45 Quanto à margem de apreciação que a demandada pretende que lhe seja reconhecida, há que declarar que essa margem não pode alargar-se para além dos limites traçados pela disposição que consagra a excepção em causa. Se é certo que os Estados-Membros podem definir as funções e poderes atribuídos às forças de manutenção da ordem e decidir o nível de protecção destas, daí não decorre que têm também direito a utilizar as suas próprias definições de EPI para efeitos de aplicação da excepção em causa.

46 Ao harmonizar as disposições nacionais sobre EPI destinados à protecção dos bombeiros no exercício das suas funções habituais, a directiva EPI não desrespeita, aliás, nem o princípio da subsidiariedade nem o princípio da proporcionalidade.

47 Com efeito, quanto ao princípio da subsidiariedade, como as disposições nacionais em questão diferem sensivelmente de um Estado-Membro para outro, são susceptíveis de constituir um entrave ao comércio que terá imediatamente repercussões sobre o estabelecimento e o funcionamento do mercado comum, como constata o quinto considerando da directiva EPI. A harmonização dessas disposições divergentes só pode, devido às suas dimensões e aos seus efeitos, ser empreendida pelo legislador comunitário [v., neste sentido, acórdão de 10 de Dezembro de 2002, British American Tobacco (Investments) e Imperial Tobacco, C-491/01, ainda não publicado na Colectânea, n.os 180 a 182].

48 Quanto ao princípio da proporcionalidade, a inclusão dos EPI destinados à protecção dos bombeiros no âmbito de aplicação da directiva EPI é um meio adequado para garantir a livre circulação desses equipamentos entre os Estados-Membros e não vai além do necessário para atingir este objectivo. Não constitui uma ingerência na competência destes Estados para definir as missões e os poderes das corporações de bombeiros e para garantir a protecção individual destes. Também não interfere, como pretende o Governo francês, na organização das Forças Armadas ou de manutenção da ordem.

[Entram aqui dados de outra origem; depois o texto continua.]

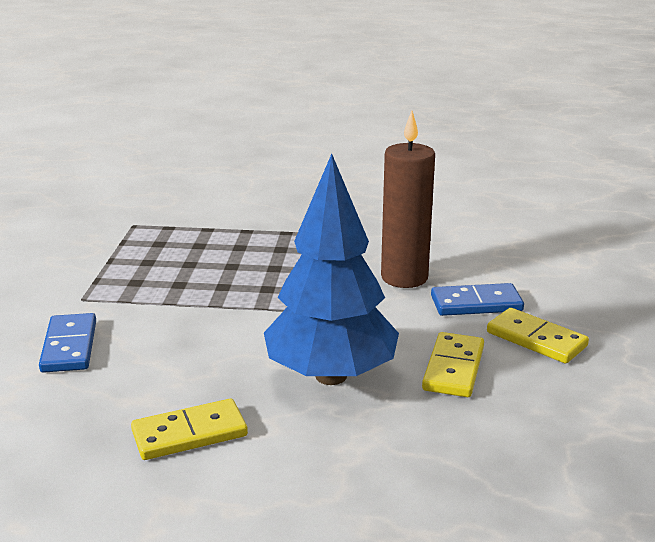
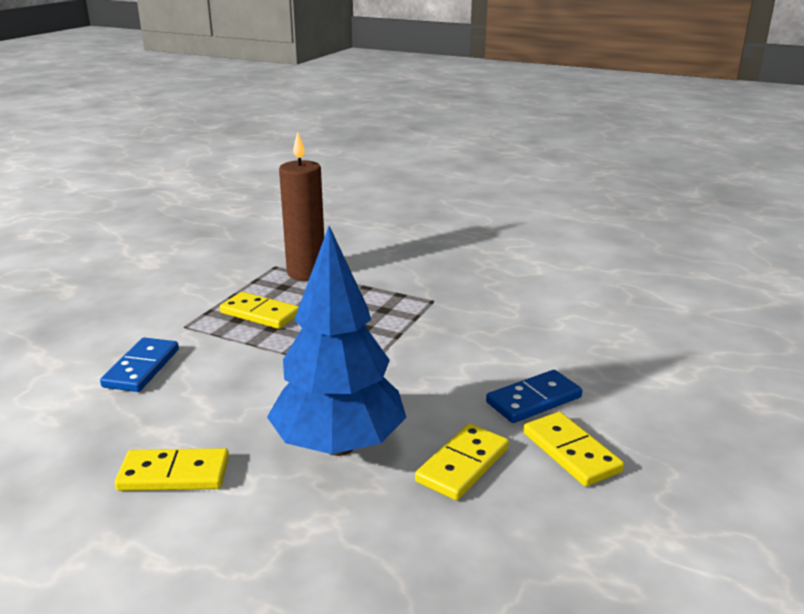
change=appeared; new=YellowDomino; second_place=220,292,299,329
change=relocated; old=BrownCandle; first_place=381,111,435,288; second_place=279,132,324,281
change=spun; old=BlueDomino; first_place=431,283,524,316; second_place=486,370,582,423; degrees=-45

49 Não sendo aplicável ao caso em apreço a excepção prevista no ponto 1 do anexo I da directiva EPI, os Länder não podiam, por força do artigo 4.° , n.° 1, desta, impor condições suplementares aos EPI conformes ao disposto na directiva e com a marcação CE.

50 Resulta de quanto precede que, ao sujeitar, através da legislação de certos Länder, os EPI para bombeiros a exigências suplementares, quando estes são conformes ao disposto na directiva EPI, e têm aposta a marcação CE, a República Federal da Alemanha não cumpriu as obrigações que lhe incumbem por força dos artigos 1.° e 4.° desta directiva.

Decisão sobre as despesas


Quanto às despesas

51 Por força do disposto no n.° 2 do artigo 69.° do Regulamento de Processo, a parte vencida deve ser condenada nas despesas, se tal tiver sido requerido. Tendo a Comissão pedido a condenação da República Federal da Alemanha e tendo esta sido vencida, há que condená-la nas despesas. Nos termos do primeiro parágrafo do n.° 4 do artigo 69.° , a República Francesa deve suportar as suas próprias despesas.

Parte decisória


Pelos fundamentos expostos,

O TRIBUNAL DE JUSTIÇA (Quinta Secção)

decide:

1) Ao sujeitar, através da legislação de certos Länder, os equipamentos de protecção individual para bombeiros a exigências suplementares, quando estes são conformes ao disposto na Directiva 89/686/CEE do Conselho, de 21 de Dezembro de 1989, relativa à aproximação das legislações dos Estados-Membros respeitantes aos equipamentos de protecção individual, e têm aposta a marcação CE, a República Federal da Alemanha não cumpriu as obrigações que lhe incumbem por força dos artigos 1.° e 4.° desta directiva.

2) A República Federal da Alemanha é condenada nas despesas.

3) A República Francesa suportará as suas próprias despesas.